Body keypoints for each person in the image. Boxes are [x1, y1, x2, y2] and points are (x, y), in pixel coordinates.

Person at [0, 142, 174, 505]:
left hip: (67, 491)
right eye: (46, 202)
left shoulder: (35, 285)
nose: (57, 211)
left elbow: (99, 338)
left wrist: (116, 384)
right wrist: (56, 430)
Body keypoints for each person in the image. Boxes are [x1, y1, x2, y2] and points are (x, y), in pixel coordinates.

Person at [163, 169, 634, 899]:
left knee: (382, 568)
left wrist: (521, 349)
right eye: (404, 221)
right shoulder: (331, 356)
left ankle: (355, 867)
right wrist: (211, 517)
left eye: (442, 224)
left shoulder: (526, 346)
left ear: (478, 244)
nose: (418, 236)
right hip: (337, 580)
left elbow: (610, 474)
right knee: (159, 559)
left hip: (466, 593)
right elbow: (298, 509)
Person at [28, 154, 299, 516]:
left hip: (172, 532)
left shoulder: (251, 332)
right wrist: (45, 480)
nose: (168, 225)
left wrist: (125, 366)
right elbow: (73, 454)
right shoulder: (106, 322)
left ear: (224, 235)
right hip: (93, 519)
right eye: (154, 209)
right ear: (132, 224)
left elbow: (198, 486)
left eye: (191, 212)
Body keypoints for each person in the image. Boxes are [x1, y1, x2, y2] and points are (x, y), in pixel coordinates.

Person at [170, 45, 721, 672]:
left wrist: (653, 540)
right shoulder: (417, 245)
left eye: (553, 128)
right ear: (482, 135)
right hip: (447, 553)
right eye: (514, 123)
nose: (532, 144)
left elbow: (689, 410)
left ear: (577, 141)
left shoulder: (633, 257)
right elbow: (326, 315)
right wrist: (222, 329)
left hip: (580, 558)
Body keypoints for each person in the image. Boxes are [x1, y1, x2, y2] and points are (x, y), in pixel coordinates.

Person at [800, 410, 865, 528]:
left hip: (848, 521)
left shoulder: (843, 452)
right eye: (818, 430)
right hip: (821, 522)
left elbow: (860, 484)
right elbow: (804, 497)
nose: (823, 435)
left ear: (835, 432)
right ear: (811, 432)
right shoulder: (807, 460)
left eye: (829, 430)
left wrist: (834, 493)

* * *

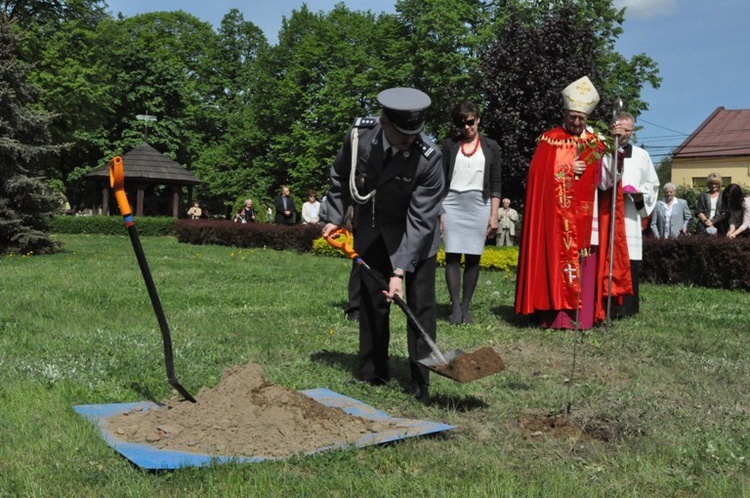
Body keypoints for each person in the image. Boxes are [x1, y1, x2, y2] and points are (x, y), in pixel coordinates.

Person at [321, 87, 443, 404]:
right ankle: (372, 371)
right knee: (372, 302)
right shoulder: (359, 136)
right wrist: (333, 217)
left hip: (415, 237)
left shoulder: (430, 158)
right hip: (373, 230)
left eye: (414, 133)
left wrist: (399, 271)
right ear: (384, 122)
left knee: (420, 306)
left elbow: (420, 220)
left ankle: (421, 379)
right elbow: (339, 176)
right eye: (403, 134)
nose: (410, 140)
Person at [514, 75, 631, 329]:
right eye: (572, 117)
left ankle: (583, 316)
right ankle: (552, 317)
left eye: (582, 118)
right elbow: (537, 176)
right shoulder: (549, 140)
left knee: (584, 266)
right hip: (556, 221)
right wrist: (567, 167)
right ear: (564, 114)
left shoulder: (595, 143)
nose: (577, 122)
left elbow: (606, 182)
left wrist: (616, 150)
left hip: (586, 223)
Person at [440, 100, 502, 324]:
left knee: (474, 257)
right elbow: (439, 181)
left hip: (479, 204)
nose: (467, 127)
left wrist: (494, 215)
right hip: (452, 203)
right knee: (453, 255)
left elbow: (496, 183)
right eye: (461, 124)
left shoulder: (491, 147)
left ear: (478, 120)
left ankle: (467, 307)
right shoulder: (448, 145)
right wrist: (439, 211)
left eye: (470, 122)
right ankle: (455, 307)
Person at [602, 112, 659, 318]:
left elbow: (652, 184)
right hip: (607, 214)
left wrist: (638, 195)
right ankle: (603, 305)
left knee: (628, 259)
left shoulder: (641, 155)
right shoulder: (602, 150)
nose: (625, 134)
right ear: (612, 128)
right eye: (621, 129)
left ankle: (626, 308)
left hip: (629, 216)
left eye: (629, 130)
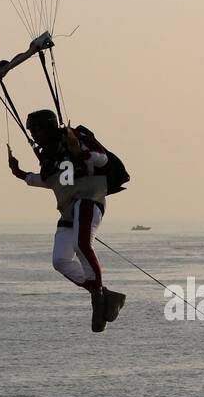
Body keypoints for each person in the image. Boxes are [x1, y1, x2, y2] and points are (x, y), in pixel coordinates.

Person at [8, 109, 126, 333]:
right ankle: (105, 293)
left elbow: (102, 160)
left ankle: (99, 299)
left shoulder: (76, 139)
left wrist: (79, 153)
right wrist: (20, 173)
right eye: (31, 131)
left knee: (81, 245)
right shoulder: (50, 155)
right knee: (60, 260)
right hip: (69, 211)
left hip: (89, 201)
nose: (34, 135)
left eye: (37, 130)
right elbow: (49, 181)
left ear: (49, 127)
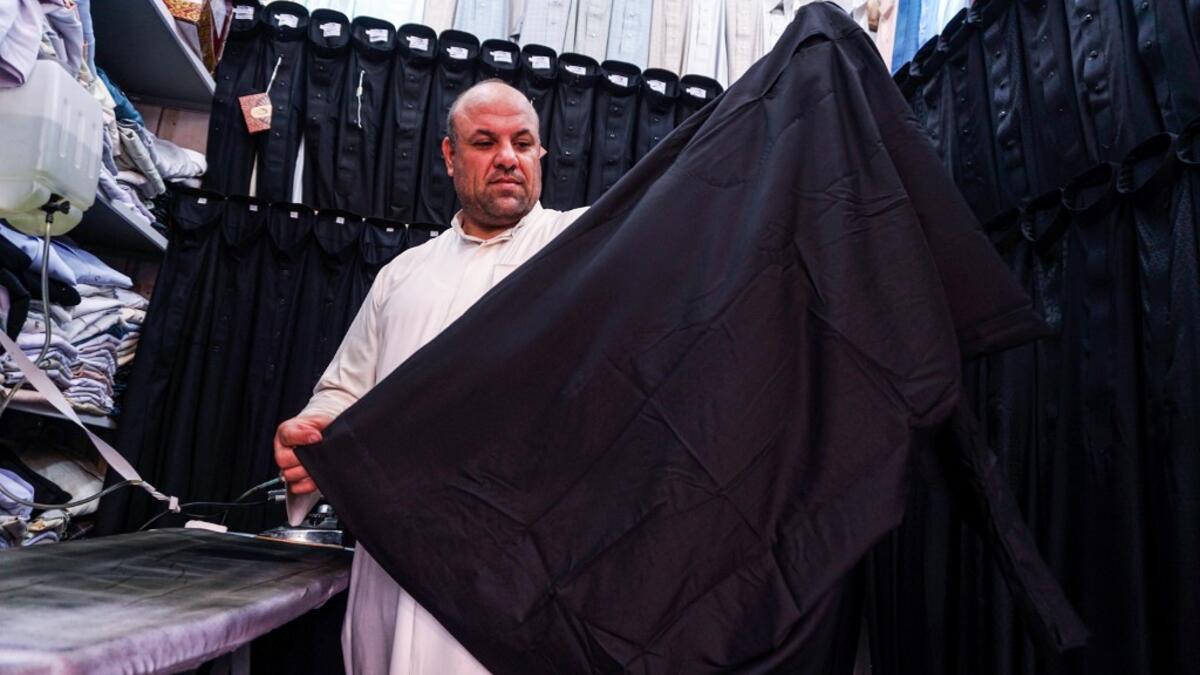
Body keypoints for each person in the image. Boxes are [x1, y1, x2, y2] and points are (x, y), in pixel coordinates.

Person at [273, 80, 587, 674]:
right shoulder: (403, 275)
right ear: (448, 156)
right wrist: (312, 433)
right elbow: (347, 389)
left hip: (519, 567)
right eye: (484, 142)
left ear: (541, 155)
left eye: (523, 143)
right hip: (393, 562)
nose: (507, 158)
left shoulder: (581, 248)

**Task to carry out:** Every line of the material that includes the word "ankle" needs to be copied.

**Response to the exercise:**
left ankle: (355, 867)
right ankle: (372, 371)
left ankle: (421, 379)
left ankle: (583, 316)
right ankle: (552, 317)
left ankle: (467, 307)
right ankle: (455, 307)
right ankle: (603, 305)
left ankle: (626, 308)
right ankle: (105, 293)
left ankle: (99, 299)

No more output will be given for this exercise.